Segundo Haddad, a situação exige extremo cuidado, respeito ao direito de defesa e rigor na proteção do interesse público. Para o ministro, é essencial garantir todas as formalidades legais, mas, ao mesmo tempo, agir com firmeza diante de possíveis danos ao sistema financeiro nacional.
Além disso, Haddad destacou que a apuração ocorre de forma integrada entre a Fazenda, o Banco Central, o Tribunal de Contas da União (TCU) e a Procuradoria-Geral da República (PGR). Ele afirmou manter contato quase diário com o presidente do Banco Central, Gabriel Galípolo, e ressaltou o apoio institucional da equipe econômica à autoridade monetária.
O ministro também revelou que teve diversas conversas com o presidente do TCU, Vital do Rêgo, nas quais houve convergência sobre a necessidade de esclarecer os fatos, identificar responsabilidades e buscar eventual ressarcimento de prejuízos.

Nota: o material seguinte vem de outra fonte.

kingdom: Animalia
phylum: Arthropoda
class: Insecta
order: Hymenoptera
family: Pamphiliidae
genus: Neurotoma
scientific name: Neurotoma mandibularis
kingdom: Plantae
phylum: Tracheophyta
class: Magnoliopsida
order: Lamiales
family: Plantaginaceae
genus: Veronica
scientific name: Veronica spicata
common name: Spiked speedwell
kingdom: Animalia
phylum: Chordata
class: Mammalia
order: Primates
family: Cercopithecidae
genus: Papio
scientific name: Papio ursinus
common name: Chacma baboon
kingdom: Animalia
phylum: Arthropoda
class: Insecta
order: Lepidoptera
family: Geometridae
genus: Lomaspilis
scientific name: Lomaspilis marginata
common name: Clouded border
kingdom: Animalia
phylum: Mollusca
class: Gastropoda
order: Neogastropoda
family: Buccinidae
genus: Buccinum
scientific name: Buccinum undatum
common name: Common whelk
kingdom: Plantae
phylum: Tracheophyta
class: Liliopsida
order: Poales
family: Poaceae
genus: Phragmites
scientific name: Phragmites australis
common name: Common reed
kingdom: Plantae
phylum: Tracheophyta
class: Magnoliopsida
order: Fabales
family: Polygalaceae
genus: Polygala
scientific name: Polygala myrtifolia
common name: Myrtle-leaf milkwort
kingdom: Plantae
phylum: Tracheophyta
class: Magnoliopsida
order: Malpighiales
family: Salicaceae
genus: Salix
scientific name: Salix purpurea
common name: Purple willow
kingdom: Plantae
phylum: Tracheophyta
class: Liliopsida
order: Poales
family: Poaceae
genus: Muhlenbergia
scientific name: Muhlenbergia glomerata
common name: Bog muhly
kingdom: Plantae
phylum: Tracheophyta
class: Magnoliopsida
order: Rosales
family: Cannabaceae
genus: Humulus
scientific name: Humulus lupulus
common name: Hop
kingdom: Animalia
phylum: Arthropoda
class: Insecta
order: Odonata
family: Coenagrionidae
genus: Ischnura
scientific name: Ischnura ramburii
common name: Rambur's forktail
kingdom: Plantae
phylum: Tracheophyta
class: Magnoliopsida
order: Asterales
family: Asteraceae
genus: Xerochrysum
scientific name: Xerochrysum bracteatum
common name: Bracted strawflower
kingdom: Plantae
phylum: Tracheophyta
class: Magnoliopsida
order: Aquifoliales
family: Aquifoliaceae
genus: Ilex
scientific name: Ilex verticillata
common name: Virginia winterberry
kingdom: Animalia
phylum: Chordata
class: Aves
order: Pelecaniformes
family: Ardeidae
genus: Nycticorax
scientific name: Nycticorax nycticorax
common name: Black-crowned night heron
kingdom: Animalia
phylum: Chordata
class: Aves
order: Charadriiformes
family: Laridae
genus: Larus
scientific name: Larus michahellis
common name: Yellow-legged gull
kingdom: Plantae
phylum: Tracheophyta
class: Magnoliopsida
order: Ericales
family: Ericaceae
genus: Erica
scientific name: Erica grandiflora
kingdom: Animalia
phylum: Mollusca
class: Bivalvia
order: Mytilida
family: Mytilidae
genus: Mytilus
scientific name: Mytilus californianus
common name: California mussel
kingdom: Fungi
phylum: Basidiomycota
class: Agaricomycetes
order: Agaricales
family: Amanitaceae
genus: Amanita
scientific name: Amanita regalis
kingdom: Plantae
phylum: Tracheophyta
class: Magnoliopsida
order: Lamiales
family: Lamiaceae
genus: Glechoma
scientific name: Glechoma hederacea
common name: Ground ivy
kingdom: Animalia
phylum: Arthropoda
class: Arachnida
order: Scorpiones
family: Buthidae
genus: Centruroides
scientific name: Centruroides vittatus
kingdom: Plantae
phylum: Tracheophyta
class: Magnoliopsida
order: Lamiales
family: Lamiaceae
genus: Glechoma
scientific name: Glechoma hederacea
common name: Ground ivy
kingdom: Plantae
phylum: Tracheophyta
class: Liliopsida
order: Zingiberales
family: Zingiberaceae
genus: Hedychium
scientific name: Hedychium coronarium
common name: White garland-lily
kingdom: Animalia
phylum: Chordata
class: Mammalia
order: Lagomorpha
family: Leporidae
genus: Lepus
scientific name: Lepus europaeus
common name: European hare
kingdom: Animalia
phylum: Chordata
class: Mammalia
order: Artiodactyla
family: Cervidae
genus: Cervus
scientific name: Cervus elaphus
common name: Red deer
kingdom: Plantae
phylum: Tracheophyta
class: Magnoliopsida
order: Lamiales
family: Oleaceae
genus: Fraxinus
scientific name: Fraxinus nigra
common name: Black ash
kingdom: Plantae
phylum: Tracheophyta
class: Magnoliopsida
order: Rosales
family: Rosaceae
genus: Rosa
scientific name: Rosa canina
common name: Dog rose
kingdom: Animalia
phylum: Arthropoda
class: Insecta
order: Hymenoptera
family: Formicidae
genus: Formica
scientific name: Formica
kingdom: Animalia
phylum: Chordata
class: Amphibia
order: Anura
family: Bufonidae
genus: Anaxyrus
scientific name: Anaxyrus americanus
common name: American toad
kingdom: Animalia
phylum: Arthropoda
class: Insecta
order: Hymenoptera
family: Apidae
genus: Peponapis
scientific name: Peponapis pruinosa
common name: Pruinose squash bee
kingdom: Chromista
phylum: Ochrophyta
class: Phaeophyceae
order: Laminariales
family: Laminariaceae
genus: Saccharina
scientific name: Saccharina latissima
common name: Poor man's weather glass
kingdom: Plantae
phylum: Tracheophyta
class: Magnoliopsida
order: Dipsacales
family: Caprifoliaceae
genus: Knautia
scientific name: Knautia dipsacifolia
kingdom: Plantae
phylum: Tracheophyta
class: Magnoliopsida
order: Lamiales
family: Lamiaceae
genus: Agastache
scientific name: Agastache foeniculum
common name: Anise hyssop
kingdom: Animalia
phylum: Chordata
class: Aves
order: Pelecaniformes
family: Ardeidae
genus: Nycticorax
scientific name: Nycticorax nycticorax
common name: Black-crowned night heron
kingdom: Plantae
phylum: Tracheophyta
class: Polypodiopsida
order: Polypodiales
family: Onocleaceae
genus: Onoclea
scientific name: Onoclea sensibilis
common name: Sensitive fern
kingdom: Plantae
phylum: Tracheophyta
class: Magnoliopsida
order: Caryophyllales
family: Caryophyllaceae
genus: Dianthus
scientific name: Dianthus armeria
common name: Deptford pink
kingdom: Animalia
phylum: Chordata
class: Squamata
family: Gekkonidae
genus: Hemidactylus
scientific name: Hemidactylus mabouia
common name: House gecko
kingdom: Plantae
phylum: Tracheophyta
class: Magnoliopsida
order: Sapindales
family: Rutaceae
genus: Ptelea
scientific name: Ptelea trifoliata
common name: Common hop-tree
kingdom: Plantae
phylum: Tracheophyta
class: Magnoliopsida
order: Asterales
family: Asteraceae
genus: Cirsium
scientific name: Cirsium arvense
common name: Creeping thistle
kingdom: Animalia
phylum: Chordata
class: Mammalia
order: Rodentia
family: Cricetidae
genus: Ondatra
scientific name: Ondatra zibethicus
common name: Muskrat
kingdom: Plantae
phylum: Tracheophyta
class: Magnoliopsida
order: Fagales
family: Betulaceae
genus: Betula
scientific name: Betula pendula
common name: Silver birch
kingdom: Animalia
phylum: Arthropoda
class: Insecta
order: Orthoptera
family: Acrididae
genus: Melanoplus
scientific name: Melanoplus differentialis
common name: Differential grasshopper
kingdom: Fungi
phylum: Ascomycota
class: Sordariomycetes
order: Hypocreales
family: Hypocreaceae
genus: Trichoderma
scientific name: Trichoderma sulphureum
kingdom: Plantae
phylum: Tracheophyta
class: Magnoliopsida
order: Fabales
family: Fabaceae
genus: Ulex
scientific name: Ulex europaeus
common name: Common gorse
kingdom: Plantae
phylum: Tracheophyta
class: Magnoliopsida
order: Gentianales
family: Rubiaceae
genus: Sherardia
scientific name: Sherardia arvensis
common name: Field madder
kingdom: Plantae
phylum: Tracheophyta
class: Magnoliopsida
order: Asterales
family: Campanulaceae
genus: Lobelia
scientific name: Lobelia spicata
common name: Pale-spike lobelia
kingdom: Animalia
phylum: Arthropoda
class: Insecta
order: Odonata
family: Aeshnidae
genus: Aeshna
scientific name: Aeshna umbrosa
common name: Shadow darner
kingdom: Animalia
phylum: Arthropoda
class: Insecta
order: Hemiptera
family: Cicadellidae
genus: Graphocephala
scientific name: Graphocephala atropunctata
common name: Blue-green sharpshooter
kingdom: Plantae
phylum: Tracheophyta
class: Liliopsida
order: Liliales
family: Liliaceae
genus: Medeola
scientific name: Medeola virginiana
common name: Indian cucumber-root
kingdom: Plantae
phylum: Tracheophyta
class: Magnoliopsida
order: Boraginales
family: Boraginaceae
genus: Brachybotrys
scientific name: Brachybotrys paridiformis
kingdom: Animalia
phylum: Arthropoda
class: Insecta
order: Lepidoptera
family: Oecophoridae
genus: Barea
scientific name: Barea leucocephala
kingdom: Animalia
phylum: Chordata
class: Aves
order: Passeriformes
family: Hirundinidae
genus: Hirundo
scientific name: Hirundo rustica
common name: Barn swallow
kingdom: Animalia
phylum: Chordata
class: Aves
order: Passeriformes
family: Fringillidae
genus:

Segundo ele, o objetivo central é garantir que a verdade venha à tona com total transparência.
Por fim, Haddad lembrou que o caso envolve recursos públicos, já que o Fundo Garantidor de Créditos (FGC) conta com aportes do Banco do Brasil e da Caixa Econômica Federal, que representam cerca de um terço do fundo. Nesse contexto, ele defendeu a atuação do Banco Central, classificando o trabalho técnico da instituição como robusto e seguro.